Antibiorésistance, le danger caché dans nos assiettes

22 août 2024
par Daily Science
Temps de lecture : 3 minutes

Même à concentrations infimes, les antibiotiques présents dans la viande et le poisson que nous consommons peuvent contribuer à induire le développement de bactéries résistantes. Cette conclusion est le fruit de travaux menés par des chercheurs de l’Institut des Maladies Tropicales (IMT) sis à Anvers. Suite à des expériences menées sur des larves de fausse teigne, ils ont découvert que même une dixième de la quantité ” sécuritaire ” d’antibiotiques peut induire une résistance, rendant les infections impossibles à traiter. Ils étendent actuellement leurs recherches aux souris et aux humains.

Des normes pas assez strictes

Une étude précédente de l’IMT avait révélé la présence de bactéries résistantes aux antibiotiques dans la bouche de Belges qui n’avaient pas été traités par antibiotiques depuis des décennies. « On a remarqué que même à petites doses , les antibiotiques présents dans les aliments peuvent entraîner cette résistance. Une situation particulièrement alarmante pour des bactéries telles que Klebsiella pneumoniae connues pour causer des infections graves comme la pneumonie, et qui deviennent de plus en plus résistantes aux traitements », mentionne-t-on à l’IMT.

Des organisations internationales telles que l’Agence européenne des médicaments (EMA), l’Organisation mondiale de la Santé (OMS) et l’Organisation des Nations Unies pour l’alimentation et l’agriculture (FAO) ont pourtant fixé une concentration limite d’antibiotiques tolérée dans les aliments. Cette limite vise à empêcher ces antibiotiques d’éradiquer les bactéries bénéfiques présentes dans notre corps. Cette nouvelle étude menée par l’IMT montre que, même à des concentrations 10 fois inférieures, des bactéries impossibles à contrôler peuvent proliférer.

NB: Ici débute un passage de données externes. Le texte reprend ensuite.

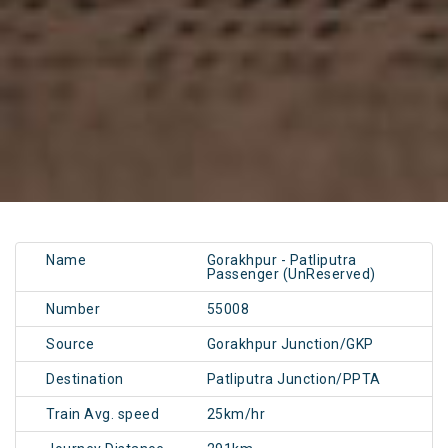
Name
Gorakhpur - Patliputra
Passenger (UnReserved)
Number
55008
Source
Gorakhpur Junction/GKP
Destination
Patliputra Junction/PPTA
Train Avg. speed
25km/hr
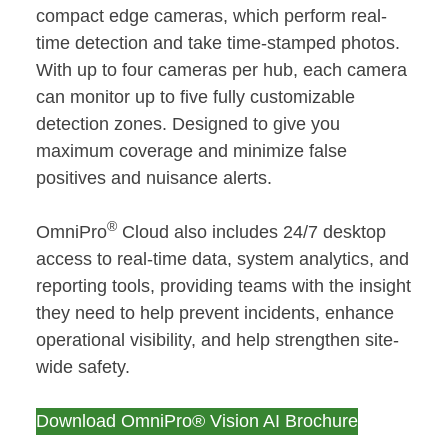
compact edge cameras, which perform real-
time detection and take time-stamped photos.
With up to four cameras per hub, each camera
can monitor up to five fully customizable
detection zones. Designed to give you
maximum coverage and minimize false
positives and nuisance alerts.
®
OmniPro
Cloud also includes 24/7 desktop
access to real-time data, system analytics, and
reporting tools, providing teams with the insight
they need to help prevent incidents, enhance
operational visibility, and help strengthen site-
wide safety.
Download OmniPro® Vision AI Brochure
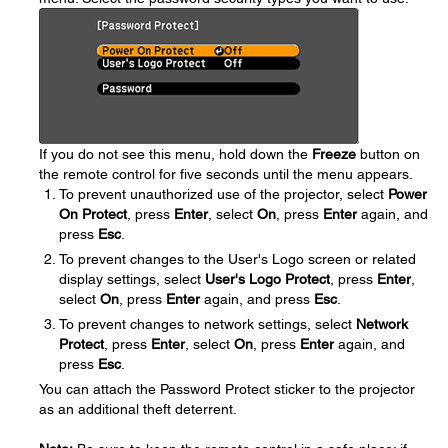
If you do not see this menu, hold down the
Freeze
button on
the remote control for five seconds until the menu appears.
To prevent unauthorized use of the projector, select
Power
On Protect
, press
Enter
, select
On
, press
Enter
again, and
press
Esc
.
To prevent changes to the User's Logo screen or related
display settings, select
User's Logo Protect
, press
Enter
,
select
On
, press
Enter
again, and press
Esc
.
To prevent changes to network settings, select
Network
Protect
, press
Enter
, select
On
, press
Enter
again, and
press
Esc
.
You can attach the Password Protect sticker to the projector
as an additional theft deterrent.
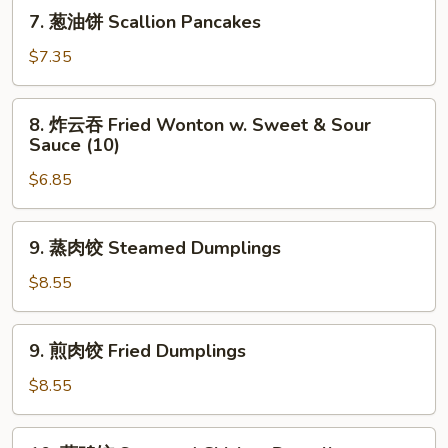
Shrimp
7.
7. 葱油饼 Scallion Pancakes
Toast
葱
(4)
油
$7.35
饼
Scallion
8.
8. 炸云吞 Fried Wonton w. Sweet & Sour
Pancakes
炸
Sauce (10)
云
$6.85
吞
Fried
Wonton
9.
9. 蒸肉饺 Steamed Dumplings
w.
蒸
Sweet
肉
$8.55
&
饺
Sour
Steamed
9.
Sauce
9. 煎肉饺 Fried Dumplings
Dumplings
煎
(10)
肉
$8.55
饺
Fried
10.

Petites larves, gros problème

Pour comprendre l’influence des antibiotiques sur la résistance des bactéries, les chercheurs ont utilisé des larves de fausse teigne, un papillon de nuit. Ces larves sont couramment utilisées pour étudier les infections bactériennes car leurs réactions ressemblent beaucoup à celles des humains.

La technique progressive teignes, souris et enfin humains permet de combler le fossé entre les expériences utilisant des boîtes de Pétri ou des tubes à essai et les organismes vivants complexes.

Les bactéries dont se nourrissent les larves de la fausse teigne sont non seulement courantes chez l’homme et les animaux, mais elles sont également à l’origine de nombreuses infections graves. Fait alarmant, ces bactéries font partie du groupe le plus susceptible de développer une résistance aux traitements.

De manière surprenante, les expériences ont montré que même un dixième de la quantité “sûre” de ciprofloxacine, un antibiotique couramment utilisé pour traiter les porcs et les vaches, pourrait favoriser la résistance aux bactéries dans les larves. Une seule dose de l’antibiotique érythromycine dans l’alimentation, soit la quantité quotidienne “acceptable”, peut entraîner une résistance chez la bactérie Streptococcus pneumoniae, responsable de la pneumonie.

Implications pour la santé publique

« Notre objectif prioritaire est d’investiguer si les doses dites “acceptables” d’antibiotiques provoquent une résistance similaire chez les souris et les humains. Et si c’est le cas, imaginez l’effet de la consommation mondiale de ces doses au cours d’une vie. Cela pourrait contribuer à l’accélération de la résistance que nous observons actuellement », explique Chris Kenyon, professeur à l’IMT.

Cette étude critique les règles établissant les normes actuelles d’utilisation des antibiotiques dans la production alimentaire et appelle à une réévaluation de celles-ci afin d’endiguer ce phénomène plus qu’inquiétant.